▶ [WORK REQUEST]:
Every entry below should be written out exactly, and no image should appear.
Start of LISTED RECORDS
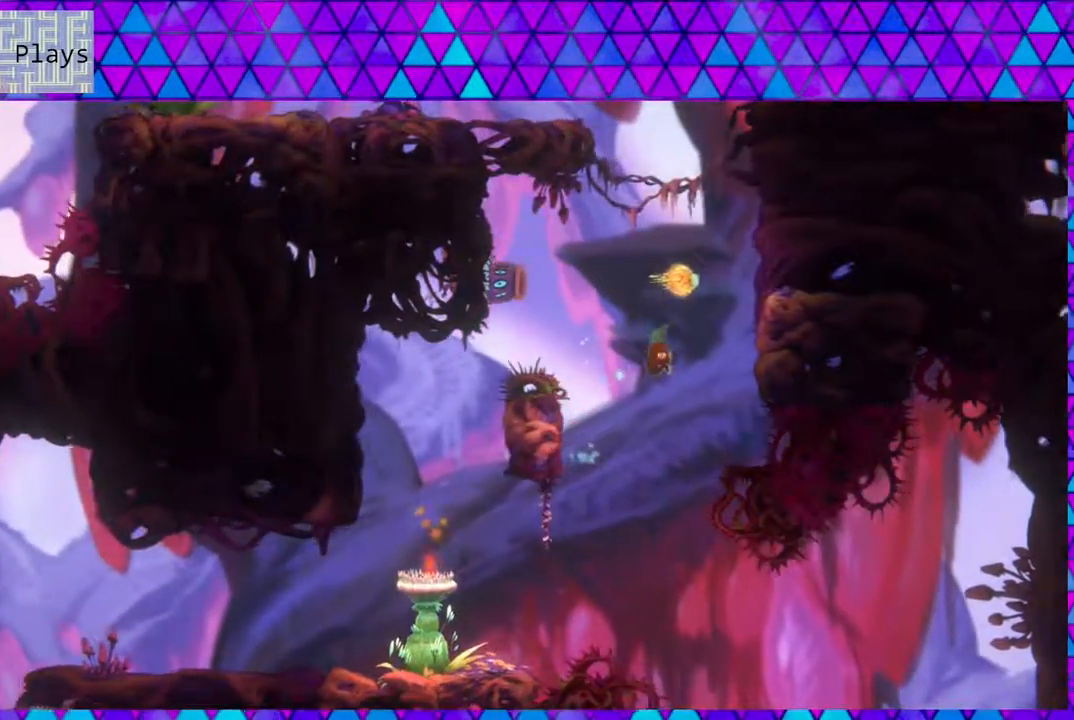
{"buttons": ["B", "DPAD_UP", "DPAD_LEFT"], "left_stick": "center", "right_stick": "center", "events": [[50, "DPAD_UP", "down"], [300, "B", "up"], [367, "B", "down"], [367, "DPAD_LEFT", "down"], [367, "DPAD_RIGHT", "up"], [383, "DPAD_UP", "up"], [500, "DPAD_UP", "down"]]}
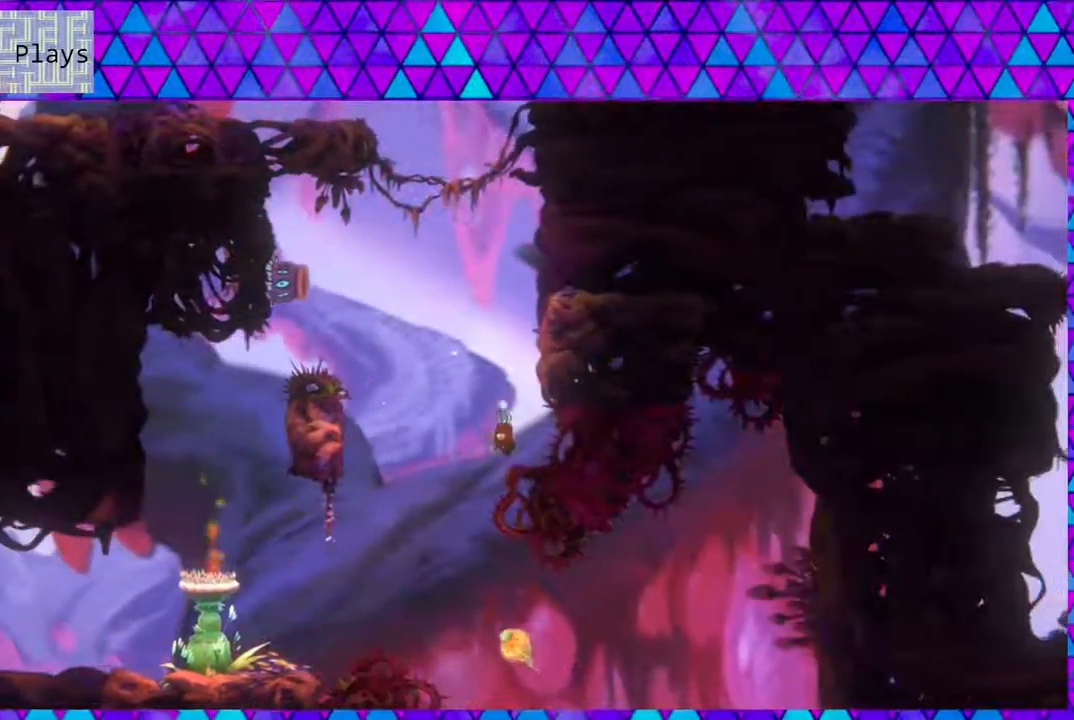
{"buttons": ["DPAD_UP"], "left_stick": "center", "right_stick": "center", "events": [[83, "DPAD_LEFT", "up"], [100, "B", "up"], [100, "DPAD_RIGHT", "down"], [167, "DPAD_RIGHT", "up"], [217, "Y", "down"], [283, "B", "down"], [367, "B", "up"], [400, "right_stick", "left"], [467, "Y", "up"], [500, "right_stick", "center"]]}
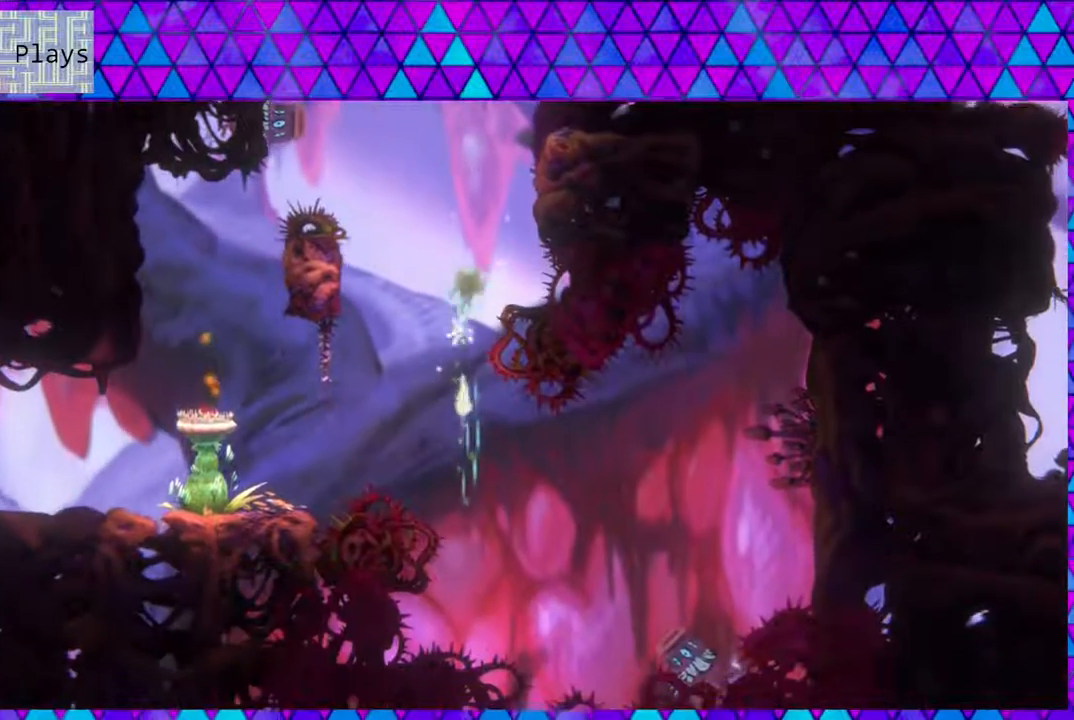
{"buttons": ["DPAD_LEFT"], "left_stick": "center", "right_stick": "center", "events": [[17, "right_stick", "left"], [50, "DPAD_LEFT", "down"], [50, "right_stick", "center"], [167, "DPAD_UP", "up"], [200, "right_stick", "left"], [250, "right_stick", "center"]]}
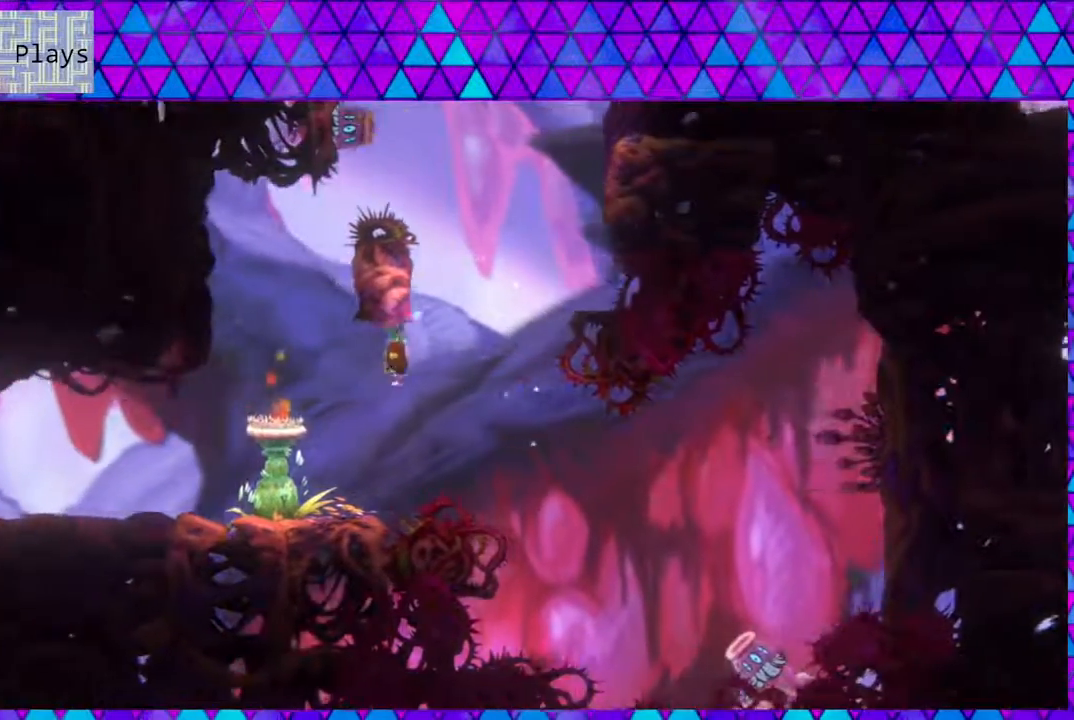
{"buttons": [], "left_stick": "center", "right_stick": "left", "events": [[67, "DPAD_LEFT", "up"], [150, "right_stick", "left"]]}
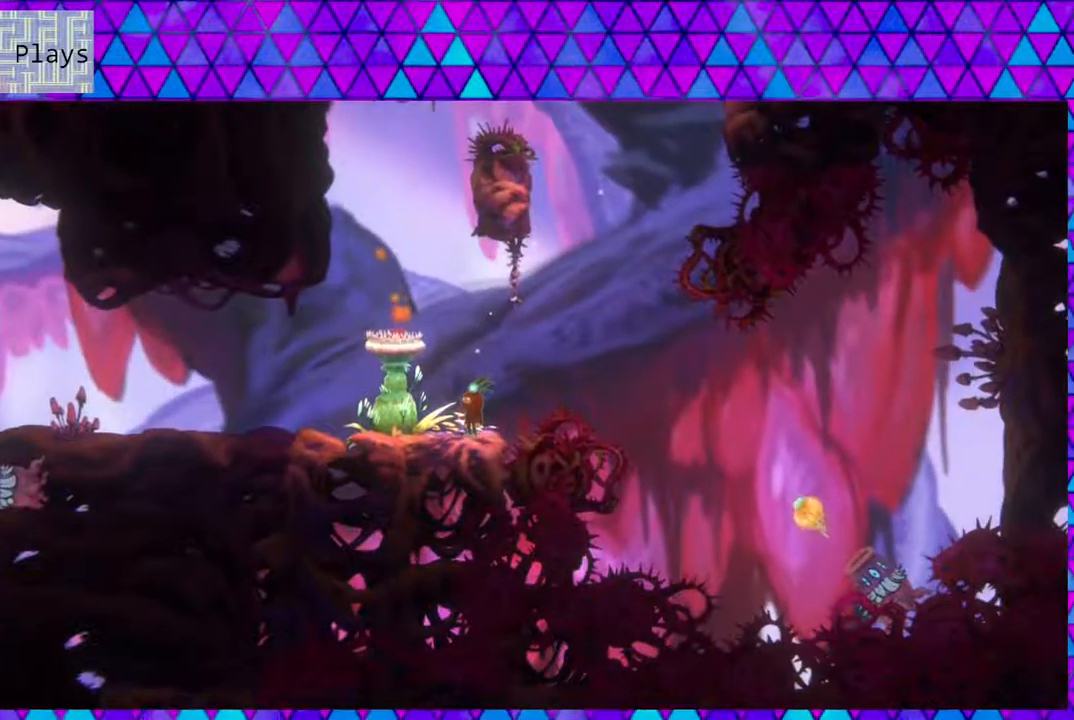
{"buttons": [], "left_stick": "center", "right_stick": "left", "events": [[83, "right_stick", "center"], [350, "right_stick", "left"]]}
End of LISTED RECORDS
▶ [ANSWER BELOW]:
{"buttons": ["B", "DPAD_UP", "DPAD_LEFT"], "left_stick": "center", "right_stick": "center", "events": [[50, "DPAD_UP", "down"], [300, "B", "up"], [367, "B", "down"], [367, "DPAD_LEFT", "down"], [367, "DPAD_RIGHT", "up"], [383, "DPAD_UP", "up"], [500, "DPAD_UP", "down"]]}
{"buttons": ["DPAD_UP"], "left_stick": "center", "right_stick": "center", "events": [[83, "DPAD_LEFT", "up"], [100, "B", "up"], [100, "DPAD_RIGHT", "down"], [167, "DPAD_RIGHT", "up"], [217, "Y", "down"], [283, "B", "down"], [367, "B", "up"], [400, "right_stick", "left"], [467, "Y", "up"], [500, "right_stick", "center"]]}
{"buttons": ["DPAD_LEFT"], "left_stick": "center", "right_stick": "center", "events": [[17, "right_stick", "left"], [50, "DPAD_LEFT", "down"], [50, "right_stick", "center"], [167, "DPAD_UP", "up"], [200, "right_stick", "left"], [250, "right_stick", "center"]]}
{"buttons": [], "left_stick": "center", "right_stick": "left", "events": [[67, "DPAD_LEFT", "up"], [150, "right_stick", "left"]]}
{"buttons": [], "left_stick": "center", "right_stick": "left", "events": [[83, "right_stick", "center"], [350, "right_stick", "left"]]}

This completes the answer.